SRINAGAR: A schoolgirl whose alleged molestation triggered fatal protests in northwestern Kashmir’s Handwara town in April told the press that a soldier “grabbed her hand in the bathroom” but police pressured her to allege assault by local youth.

Her remarks contradict two previous statements - one recorded on a video released by the army and another given to the Handwara chief judicial magistrate.

In the video after violent protests engulfed the small town and five people were killed, the girl said she was assaulted by local youth and did not mention the involvement of any soldier.



She stuck to her statement before the chief judicial magistrate (CJM), saying two boys - one in school uniform - assaulted her.

More than a month after the April 12 incident, the teenager said she had left the government higher secondary school around 3pm and went to a shop at the main chowk of the town to pick up her and her brother’s mobile phones. She used to keep them in the shop of an acquaintance since phones are not allowed in her school.

Also, as washrooms in her school were closed she had to use one in the market that day, she said in her first media interaction since the incident.

“When I came out of the toilet, an army soldier forcibly held my hand. I screamed and ran from the bathroom crying. Outside, two-three boys asked me why I was crying. One of them slapped me as well. I didn’t say anything and was crying,” she said.

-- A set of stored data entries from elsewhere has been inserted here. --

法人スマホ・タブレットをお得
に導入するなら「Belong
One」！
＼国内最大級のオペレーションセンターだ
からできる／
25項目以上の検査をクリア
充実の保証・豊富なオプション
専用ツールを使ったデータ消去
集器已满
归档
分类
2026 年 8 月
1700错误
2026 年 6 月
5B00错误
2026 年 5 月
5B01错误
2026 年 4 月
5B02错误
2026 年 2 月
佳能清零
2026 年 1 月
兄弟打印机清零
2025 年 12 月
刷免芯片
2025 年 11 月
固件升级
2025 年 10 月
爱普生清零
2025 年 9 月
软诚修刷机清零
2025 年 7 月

The girl accused a policeman - whom she identified as Mohammad Shafi Watali - of dragging her to the police station from the market. He allegedly verbally abused her and ignored her requests to let her go home.

She said she was abused and tutored by policemen to give a statement accusing local boys to have assaulted her and drop her allegation against the soldier.

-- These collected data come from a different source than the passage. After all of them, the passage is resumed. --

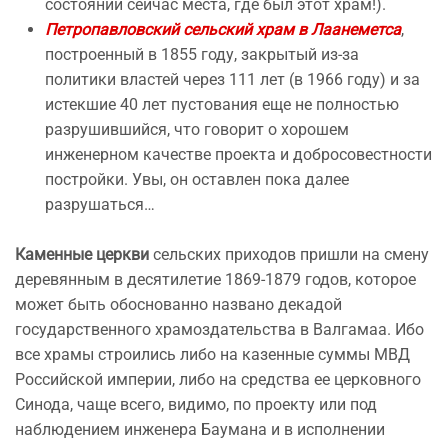
состоянии сейчас места, где был этот храм!).
Петропавловский сельский храм в Лаанеметса
,
построенный в 1855 году, закрытый из-за
политики властей через 111 лет (в 1966 году) и за
истекшие 40 лет пустования еще не полностью
разрушившийся, что говорит о хорошем
инженерном качестве проекта и добросовестности
постройки. Увы, он оставлен пока далее
разрушаться…
Каменные церкви
сельских приходов пришли на смену
деревянным в десятилетие 1869-1879 годов, которое
может быть обоснованно названо декадой
государственного храмоздательства в Валгамаа. Ибо
все храмы строились либо на казенные суммы МВД
Российской империи, либо на средства ее церковного
Синода, чаще всего, видимо, по проекту или под
наблюдением инженера Баумана и в исполнении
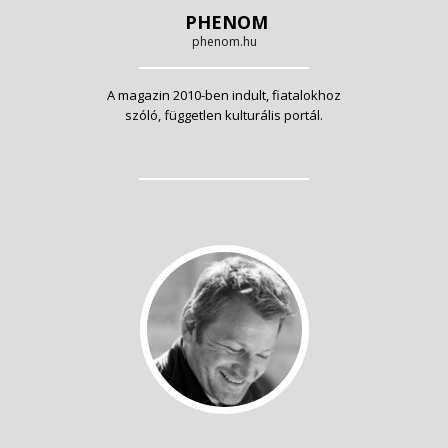
PHENOM
phenom.hu
A magazin 2010-ben indult, fiatalokhoz
szóló, független kulturális portál.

A policeman with his face covered slapped her when she refused to lie and warned that she and her family would face grave danger, the teen said.

Further, she said her video was recorded by Handwara superintendent of police Ghulam Jeelani and the statement was given under “distress and pressure”. She accused Jeelani of going back on his apparent promise to not release the video but it soon got uploaded online. “To salvage the image of the army he wagered my honour.”

The girl said she didn’t give her statement to the magistrate voluntarily and accused police of forcibly making her sign on blank papers.

She asked the Handwara station house officer on Monday to register an FIR against the soldier.